Creíais haber visto ‘Barbie’ y estabais comenzando a alucinar con Perky Pat
Pasan las Navidades —las semanas de más consumo de una sociedad ya de por sí consumista— y en las jugueterías y departamentos de los grandes almacenes se alinean las cajas de juguetes como soldados en formación que, detrás de sus ventanas de plástico, esperan pacientemente la orden para marchar. Pocos lugares simbolizan mejor la alienación del capitalismo tardío que los grandes centros comerciales, espacios separados del espacio público —en algunos casos incluso se diseñan para ser un simulacro del mismo, con sus propias calles y plazas— en los que se presentan todo tipo de objetos producto del trabajo en un entorno escénico, que acentúa las cualidades inmateriales —reales o supuestas, amplificadas o inducidas por la publicidad— de los mismos, a disposición del cliente que pueda permitírselos: la apoteosis del fetichismo de la mercancía.

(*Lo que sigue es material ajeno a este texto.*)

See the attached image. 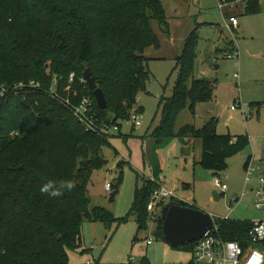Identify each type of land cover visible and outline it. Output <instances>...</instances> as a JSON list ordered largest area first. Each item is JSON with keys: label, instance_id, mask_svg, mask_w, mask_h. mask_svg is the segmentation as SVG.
I'll return each instance as SVG.
<instances>
[{"label": "trees", "instance_id": "trees-1", "mask_svg": "<svg viewBox=\"0 0 264 264\" xmlns=\"http://www.w3.org/2000/svg\"><path fill=\"white\" fill-rule=\"evenodd\" d=\"M242 2L247 15L264 11V0ZM153 21L169 31L163 0H0V86L41 83L28 94L2 96L0 88V264H72L70 250L80 246L85 220H102L107 226L120 220L104 208L92 207L89 189L94 172L107 163L104 147L114 134L88 129L73 106L91 97L98 124L119 125L121 132V121L131 120L139 94L151 80L145 51L160 46ZM199 41L194 30L177 58L178 78L172 95L160 101L161 119L152 134L158 149L175 138L185 144L201 140L198 163L219 176L251 140L247 134H219L216 118L202 128L191 124L177 128L185 109L195 113L198 104L214 95L216 82L195 77ZM229 49L230 54L239 53L234 42ZM87 67L105 93V110L85 82ZM68 99L72 103L67 106ZM160 173L158 162L155 175ZM49 180H72L76 187L53 198L39 191ZM121 180L122 173L118 184ZM117 187L110 196L113 200ZM157 187L149 181L136 190L127 218L138 216L139 231L149 228L148 203ZM171 203L196 207L175 197ZM165 205L161 202L160 211L154 212L159 214L156 234L163 239ZM215 221L220 238L248 246L250 220ZM194 246L195 242L174 247L193 252Z\"/></svg>", "mask_w": 264, "mask_h": 264}, {"label": "rangeland", "instance_id": "rangeland-1", "mask_svg": "<svg viewBox=\"0 0 264 264\" xmlns=\"http://www.w3.org/2000/svg\"><path fill=\"white\" fill-rule=\"evenodd\" d=\"M163 4L169 31L165 32L157 21H153L160 46H152L145 51L151 80L138 97L143 110L135 106L132 113H138L142 125L134 128L132 120H123L121 132L112 130L114 135L110 144L104 147L107 163L94 172L89 186L92 207L104 208L120 220H111L108 226L102 220H85L81 244L70 250L72 264H205L195 263L192 251L174 248L165 239L157 237L155 227L159 214L148 211L149 228L140 231L138 216L134 214L127 218L137 188L151 181L152 169L159 161L156 151L148 150L143 138L160 122V101L162 97L172 95L179 73L175 70L177 58L182 55L194 30L200 35L195 77L216 82L214 95L208 102L198 104L195 113L185 109L179 115L177 128L187 124L202 128L207 121L216 118L219 134H247L251 144L230 158L229 167L220 173L219 176L229 185L225 193L214 184V172L198 163L203 153L199 139L188 163L182 160L181 153L178 156L170 154V145L162 150V185L173 191L176 198L217 218H264L263 210L256 206L251 184H246L245 167L250 156L256 165L261 166V170L254 174L252 184L256 185L264 173V11L247 15L242 1L233 7L225 5L223 8H220L219 0H163ZM226 13L238 16L240 25L234 27ZM231 42L239 49L234 58L228 57L231 52L227 49L230 50ZM150 134L154 144V136L152 132ZM174 140L178 139H173V143L178 144ZM121 173L122 180L118 184ZM185 184L191 186L188 188ZM108 185L112 186L110 192L106 191ZM116 187L118 192L113 200L110 196ZM214 190L222 194L220 200L215 199ZM245 191L248 194L244 196ZM235 195L241 198V202H233ZM151 228L154 242L148 245Z\"/></svg>", "mask_w": 264, "mask_h": 264}, {"label": "built area", "instance_id": "built-area-1", "mask_svg": "<svg viewBox=\"0 0 264 264\" xmlns=\"http://www.w3.org/2000/svg\"><path fill=\"white\" fill-rule=\"evenodd\" d=\"M236 2H227L226 0L220 1V8H223L225 5L235 6ZM230 21L233 26L239 25L238 16H231ZM237 53H232L229 55V58H234ZM75 74L71 75V81L74 80ZM238 77V75H236ZM1 95L4 96L7 93L19 94L24 93L28 94L31 92H36L41 88V83L35 80L29 82H20L12 86H0ZM70 88V87H69ZM68 88V90H69ZM54 91V89H53ZM55 92V91H54ZM70 99L66 101V105H71ZM234 109L235 106H232ZM73 112L75 116L84 123L88 129L99 132V134H112L113 131H119L121 128L119 125H108L105 121L101 125L98 124V116L95 111L94 101L91 97H85L79 104L73 106ZM131 120L133 121L135 127L142 125L141 120L137 114H132ZM261 170L260 165H256L253 161V158L246 167V184L249 186L251 184V191L255 194L256 197V206L259 210L264 212V173L261 174L258 178V183L252 184L254 182V174ZM153 183H157L158 187L153 191L150 202L148 203V211L156 212L158 206L161 202L166 201L175 197L173 191L168 190L162 184H160L155 177H150ZM214 184L221 188L223 193L229 189V185L224 182L220 176H216L214 179ZM107 191L112 190V186L108 185L106 187ZM248 191H245L243 195H247ZM176 198V197H175ZM241 198L235 196L233 202H239ZM233 209V208H232ZM233 211V210H232ZM215 218L214 225L211 230H209L200 240L195 242L193 249V258L197 263L205 264H264V218L250 220L252 226L248 232L249 244L247 247L242 246L238 241L225 240L219 237V225L216 224ZM222 219H230L228 217H220ZM154 242V232L151 231L148 238L147 244H152Z\"/></svg>", "mask_w": 264, "mask_h": 264}, {"label": "water", "instance_id": "water-1", "mask_svg": "<svg viewBox=\"0 0 264 264\" xmlns=\"http://www.w3.org/2000/svg\"><path fill=\"white\" fill-rule=\"evenodd\" d=\"M84 77L99 108L107 109L105 93L98 86L91 67L86 68ZM213 194L216 200H220L221 194L217 190H214ZM162 217L165 240L173 246L200 240L214 225V219L210 213L197 207L181 206L177 203L165 205L162 209Z\"/></svg>", "mask_w": 264, "mask_h": 264}, {"label": "crops", "instance_id": "crops-1", "mask_svg": "<svg viewBox=\"0 0 264 264\" xmlns=\"http://www.w3.org/2000/svg\"><path fill=\"white\" fill-rule=\"evenodd\" d=\"M230 16H236V15H230ZM239 25H240V21H239ZM235 27V26H234ZM203 74V73H202ZM237 75V74H236ZM198 78H200V79H204V78H202V77H198ZM138 105V107H142V108H144L142 105H140L139 103L137 104ZM143 110V109H142ZM155 129V128H154ZM151 132H153V131H149V135L147 136H145L144 138H143V143H145V142H147V145H148V150H150V148H151V150L152 151H156V154L158 155V158H159V164H160V170H161V173H160V175L159 176H156L155 175V169H152V174H151V176H154L155 177V179H160L158 182L160 183V184H162V172H163V166H164V163H163V155H161V152H162V150L163 149H165L167 146H171L172 147V150H171V152H170V154H173L174 156H178L179 155V153H181V156H182V160H185V163H188L189 162V158L191 157V155H192V153H193V148H194V146L196 145V140H194V141H192V142H190L189 144H185L184 142H182L181 140H174V141H177L178 142V144H176V143H173V140H172V142L169 144V145H167L166 147H163V148H156V144H155V142H154V144L152 143V138L150 137V133ZM199 141V140H198ZM202 150H203V148H202ZM146 154V151H144V155ZM147 155V154H146ZM202 156V155H201ZM146 157V156H145ZM201 160V157H200V159H199V161ZM198 161V162H199ZM224 182H226V181H224ZM227 183V182H226ZM186 185V187H190L191 185L190 184H185ZM177 186V188H178V185H176ZM106 191H107V189H106ZM108 192V191H107ZM221 194V193H220ZM235 196H238V195H235ZM234 196V197H235ZM221 197H222V194H221ZM221 197H220V199H221ZM233 197V198H234ZM169 201L170 200H166V204H168L169 203ZM239 202H241V199L239 200ZM238 202V203H239ZM190 204V203H189ZM162 209H163V207H162ZM162 209H161V213H162ZM232 210H234V208L232 209ZM160 210L158 209L156 212L158 213ZM154 227H155V224H154ZM155 229H157V226L155 227ZM154 229V230H155ZM150 231H153V229L151 228V230ZM154 232V231H153ZM170 246H172V247H174L173 245H170ZM175 248V247H174ZM195 262V261H194ZM196 263V262H195Z\"/></svg>", "mask_w": 264, "mask_h": 264}, {"label": "clouds", "instance_id": "clouds-1", "mask_svg": "<svg viewBox=\"0 0 264 264\" xmlns=\"http://www.w3.org/2000/svg\"><path fill=\"white\" fill-rule=\"evenodd\" d=\"M75 187V182L72 180H49L39 188V191L42 194L56 198L62 196L65 192L73 191Z\"/></svg>", "mask_w": 264, "mask_h": 264}]
</instances>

“La cualidad fetichista que adquiere la mercancía afecta a la misma sociedad productora de mercancías, no ciertamente como ella es en sí, sino tal como continuamente se imagina a sí misma y cree comprenderse cuando se abstrae del hecho de que precisamente produce mercancías”, escribe Walter Benjamin en su Libro de los pasajes (Akal, 2005). “La imagen que de este modo produce de ella misma, y la que suele intitular como su cultura, corresponde al concepto de fantasmagoría —continúa—, Wiesengrund la define ‘como un bien de consumo en el que nada debe recordar cómo llegó a ser: se la hace mágica en la medida en que el trabajo acumulado en ella aparece en el mismo instante como sobrenatural y sagrado, dado que ya no se lo puede reconocer como trabajo’”.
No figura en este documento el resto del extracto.